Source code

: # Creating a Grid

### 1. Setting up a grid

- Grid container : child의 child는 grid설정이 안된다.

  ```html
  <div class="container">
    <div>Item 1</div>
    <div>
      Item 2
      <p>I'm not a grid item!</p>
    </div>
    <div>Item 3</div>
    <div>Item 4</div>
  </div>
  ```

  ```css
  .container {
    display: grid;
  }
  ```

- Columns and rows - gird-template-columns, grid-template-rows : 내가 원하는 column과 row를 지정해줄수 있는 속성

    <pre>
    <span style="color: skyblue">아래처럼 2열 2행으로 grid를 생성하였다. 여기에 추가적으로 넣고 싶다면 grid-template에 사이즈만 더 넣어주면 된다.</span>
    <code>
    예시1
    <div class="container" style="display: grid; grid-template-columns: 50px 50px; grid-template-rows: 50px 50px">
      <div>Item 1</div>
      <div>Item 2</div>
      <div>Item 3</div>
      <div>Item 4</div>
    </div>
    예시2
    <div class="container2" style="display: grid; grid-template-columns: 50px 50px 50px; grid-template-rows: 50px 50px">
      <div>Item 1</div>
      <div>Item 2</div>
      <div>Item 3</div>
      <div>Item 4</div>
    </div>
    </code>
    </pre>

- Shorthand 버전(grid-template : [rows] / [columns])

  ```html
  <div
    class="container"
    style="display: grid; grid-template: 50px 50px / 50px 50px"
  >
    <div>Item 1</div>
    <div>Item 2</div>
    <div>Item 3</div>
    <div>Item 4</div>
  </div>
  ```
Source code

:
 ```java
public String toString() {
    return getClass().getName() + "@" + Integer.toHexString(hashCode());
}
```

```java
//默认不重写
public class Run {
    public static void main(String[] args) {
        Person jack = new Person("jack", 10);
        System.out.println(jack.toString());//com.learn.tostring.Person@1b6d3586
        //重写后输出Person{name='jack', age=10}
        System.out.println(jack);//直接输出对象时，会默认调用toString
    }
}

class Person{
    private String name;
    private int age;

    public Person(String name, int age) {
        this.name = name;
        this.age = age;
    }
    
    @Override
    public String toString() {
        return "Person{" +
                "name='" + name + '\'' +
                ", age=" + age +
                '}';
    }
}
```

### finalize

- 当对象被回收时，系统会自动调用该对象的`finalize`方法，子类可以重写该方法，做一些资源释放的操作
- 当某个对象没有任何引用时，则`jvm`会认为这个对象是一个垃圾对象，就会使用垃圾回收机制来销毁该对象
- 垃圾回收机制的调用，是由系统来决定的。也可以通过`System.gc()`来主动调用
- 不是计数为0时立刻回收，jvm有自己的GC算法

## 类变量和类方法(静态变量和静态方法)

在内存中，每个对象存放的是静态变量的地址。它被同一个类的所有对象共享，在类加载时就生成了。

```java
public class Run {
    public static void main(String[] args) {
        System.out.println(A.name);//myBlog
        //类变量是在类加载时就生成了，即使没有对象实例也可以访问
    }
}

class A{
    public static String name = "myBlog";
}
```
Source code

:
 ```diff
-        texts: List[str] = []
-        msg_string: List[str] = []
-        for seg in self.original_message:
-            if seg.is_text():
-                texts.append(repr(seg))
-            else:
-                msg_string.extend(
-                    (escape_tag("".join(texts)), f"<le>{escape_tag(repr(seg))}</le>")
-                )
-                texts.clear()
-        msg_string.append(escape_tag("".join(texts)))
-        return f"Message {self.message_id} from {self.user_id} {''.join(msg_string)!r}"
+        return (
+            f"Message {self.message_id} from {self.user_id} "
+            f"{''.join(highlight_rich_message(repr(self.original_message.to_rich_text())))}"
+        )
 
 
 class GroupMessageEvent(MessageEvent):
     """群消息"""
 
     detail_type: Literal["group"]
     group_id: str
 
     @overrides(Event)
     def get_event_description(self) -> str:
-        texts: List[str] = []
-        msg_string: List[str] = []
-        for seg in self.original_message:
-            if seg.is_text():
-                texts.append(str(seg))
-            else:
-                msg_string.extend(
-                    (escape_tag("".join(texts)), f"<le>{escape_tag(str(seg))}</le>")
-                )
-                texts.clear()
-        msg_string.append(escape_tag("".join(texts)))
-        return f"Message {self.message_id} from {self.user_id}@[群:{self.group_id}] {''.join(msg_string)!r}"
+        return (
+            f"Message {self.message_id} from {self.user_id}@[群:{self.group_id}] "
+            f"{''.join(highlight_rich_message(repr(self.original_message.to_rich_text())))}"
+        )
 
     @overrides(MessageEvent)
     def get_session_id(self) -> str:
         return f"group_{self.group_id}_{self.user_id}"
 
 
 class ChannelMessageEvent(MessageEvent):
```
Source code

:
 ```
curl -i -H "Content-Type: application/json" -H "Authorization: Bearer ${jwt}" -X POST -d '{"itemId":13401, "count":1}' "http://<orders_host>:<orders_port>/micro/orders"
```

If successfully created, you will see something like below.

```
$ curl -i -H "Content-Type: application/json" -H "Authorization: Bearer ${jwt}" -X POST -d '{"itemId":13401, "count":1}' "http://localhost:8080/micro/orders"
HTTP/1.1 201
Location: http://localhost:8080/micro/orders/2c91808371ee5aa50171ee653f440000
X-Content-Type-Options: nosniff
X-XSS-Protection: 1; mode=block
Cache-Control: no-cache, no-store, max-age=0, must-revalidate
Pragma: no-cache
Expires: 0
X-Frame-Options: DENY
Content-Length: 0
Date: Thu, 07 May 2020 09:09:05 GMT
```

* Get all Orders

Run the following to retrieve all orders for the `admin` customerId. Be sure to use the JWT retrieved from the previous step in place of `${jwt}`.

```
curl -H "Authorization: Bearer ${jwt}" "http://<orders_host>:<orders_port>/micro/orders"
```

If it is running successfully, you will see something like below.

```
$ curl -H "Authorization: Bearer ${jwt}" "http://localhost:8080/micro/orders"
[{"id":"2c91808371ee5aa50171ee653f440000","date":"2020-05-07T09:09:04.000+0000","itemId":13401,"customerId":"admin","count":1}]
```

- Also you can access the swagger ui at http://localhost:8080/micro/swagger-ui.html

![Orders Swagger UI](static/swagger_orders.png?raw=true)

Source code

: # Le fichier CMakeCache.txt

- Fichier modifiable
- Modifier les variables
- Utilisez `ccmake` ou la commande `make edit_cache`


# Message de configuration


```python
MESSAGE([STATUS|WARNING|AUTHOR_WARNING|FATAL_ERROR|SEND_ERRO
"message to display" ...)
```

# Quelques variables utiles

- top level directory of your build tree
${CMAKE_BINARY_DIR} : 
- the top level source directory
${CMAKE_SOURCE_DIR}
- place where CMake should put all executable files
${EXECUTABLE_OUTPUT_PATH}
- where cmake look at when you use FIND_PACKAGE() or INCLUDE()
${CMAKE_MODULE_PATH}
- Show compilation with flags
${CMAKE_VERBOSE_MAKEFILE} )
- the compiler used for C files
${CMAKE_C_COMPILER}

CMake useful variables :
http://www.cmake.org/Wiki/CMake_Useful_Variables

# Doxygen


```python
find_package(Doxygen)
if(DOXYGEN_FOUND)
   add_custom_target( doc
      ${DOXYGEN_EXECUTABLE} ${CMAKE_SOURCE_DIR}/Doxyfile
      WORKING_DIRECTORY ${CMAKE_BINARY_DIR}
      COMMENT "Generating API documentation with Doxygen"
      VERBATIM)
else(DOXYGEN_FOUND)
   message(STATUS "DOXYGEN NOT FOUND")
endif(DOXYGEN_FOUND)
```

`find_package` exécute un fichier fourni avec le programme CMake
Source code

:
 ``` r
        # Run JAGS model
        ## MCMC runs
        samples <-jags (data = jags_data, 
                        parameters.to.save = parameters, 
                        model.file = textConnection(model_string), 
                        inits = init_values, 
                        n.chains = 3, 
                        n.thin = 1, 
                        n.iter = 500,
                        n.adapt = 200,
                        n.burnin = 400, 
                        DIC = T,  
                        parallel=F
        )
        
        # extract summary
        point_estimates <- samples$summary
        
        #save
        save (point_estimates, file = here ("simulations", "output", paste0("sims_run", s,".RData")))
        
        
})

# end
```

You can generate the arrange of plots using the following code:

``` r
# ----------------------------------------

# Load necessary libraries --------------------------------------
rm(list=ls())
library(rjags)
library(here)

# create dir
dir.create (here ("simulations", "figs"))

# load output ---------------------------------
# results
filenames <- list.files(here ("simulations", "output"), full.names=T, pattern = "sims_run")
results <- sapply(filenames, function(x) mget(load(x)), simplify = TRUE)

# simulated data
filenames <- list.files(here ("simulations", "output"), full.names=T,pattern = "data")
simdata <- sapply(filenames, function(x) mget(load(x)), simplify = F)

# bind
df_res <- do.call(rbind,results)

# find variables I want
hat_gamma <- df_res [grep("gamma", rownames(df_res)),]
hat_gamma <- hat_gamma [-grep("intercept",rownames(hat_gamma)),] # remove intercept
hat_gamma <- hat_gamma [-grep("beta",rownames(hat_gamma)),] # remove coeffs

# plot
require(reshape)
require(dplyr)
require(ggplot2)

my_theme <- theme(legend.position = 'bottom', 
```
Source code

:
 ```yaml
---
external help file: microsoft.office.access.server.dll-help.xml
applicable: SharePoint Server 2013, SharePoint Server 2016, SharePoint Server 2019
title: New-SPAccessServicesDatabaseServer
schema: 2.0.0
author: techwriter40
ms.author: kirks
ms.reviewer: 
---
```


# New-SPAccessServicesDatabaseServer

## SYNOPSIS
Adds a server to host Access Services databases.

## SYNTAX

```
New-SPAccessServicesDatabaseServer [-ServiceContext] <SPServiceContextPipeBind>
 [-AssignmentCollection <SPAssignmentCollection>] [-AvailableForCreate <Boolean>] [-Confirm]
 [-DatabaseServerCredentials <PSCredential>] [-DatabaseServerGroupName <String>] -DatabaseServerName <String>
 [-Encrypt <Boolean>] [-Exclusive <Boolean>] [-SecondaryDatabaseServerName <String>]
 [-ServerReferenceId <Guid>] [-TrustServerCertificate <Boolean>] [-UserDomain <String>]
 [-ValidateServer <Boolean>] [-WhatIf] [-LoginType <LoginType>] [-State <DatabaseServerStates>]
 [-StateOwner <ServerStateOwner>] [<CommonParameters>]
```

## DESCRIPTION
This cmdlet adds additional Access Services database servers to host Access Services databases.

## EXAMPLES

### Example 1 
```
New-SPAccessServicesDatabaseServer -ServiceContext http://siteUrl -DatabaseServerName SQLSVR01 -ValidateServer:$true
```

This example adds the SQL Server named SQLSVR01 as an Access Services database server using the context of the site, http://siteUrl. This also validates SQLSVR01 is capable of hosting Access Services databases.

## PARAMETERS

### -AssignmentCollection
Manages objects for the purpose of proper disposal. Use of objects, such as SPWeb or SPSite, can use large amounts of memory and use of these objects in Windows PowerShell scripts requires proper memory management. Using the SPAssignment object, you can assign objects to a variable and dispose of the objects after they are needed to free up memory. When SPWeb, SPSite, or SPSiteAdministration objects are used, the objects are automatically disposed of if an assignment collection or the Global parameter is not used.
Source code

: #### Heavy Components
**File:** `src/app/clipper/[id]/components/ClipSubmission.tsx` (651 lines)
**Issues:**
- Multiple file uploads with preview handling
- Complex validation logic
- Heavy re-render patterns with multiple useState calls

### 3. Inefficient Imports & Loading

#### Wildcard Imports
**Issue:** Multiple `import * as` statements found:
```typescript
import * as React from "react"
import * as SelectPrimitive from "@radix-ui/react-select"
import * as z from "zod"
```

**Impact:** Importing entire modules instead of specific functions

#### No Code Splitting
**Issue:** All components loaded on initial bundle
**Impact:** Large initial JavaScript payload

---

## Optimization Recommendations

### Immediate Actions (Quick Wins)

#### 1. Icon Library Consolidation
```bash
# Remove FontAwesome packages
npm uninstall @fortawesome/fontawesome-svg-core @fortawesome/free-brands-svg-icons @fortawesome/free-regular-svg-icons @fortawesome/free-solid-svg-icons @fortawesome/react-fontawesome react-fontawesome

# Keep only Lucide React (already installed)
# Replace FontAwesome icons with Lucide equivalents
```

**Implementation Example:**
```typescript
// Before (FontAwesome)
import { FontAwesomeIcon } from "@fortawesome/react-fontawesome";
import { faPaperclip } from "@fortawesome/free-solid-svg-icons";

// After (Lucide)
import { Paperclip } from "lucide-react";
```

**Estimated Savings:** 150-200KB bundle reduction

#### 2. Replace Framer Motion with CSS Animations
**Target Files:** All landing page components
+---+
WORK ITEM.
All lines with the word "Boolean" must be located in the data and copied.

OUTPUT FOR THIS EXERCISE.
 [-AssignmentCollection <SPAssignmentCollection>] [-AvailableForCreate <Boolean>] [-Confirm]
 [-Encrypt <Boolean>] [-Exclusive <Boolean>] [-SecondaryDatabaseServerName <String>]
 [-ServerReferenceId <Guid>] [-TrustServerCertificate <Boolean>] [-UserDomain <String>]
 [-ValidateServer <Boolean>] [-WhatIf] [-LoginType <LoginType>] [-State <DatabaseServerStates>]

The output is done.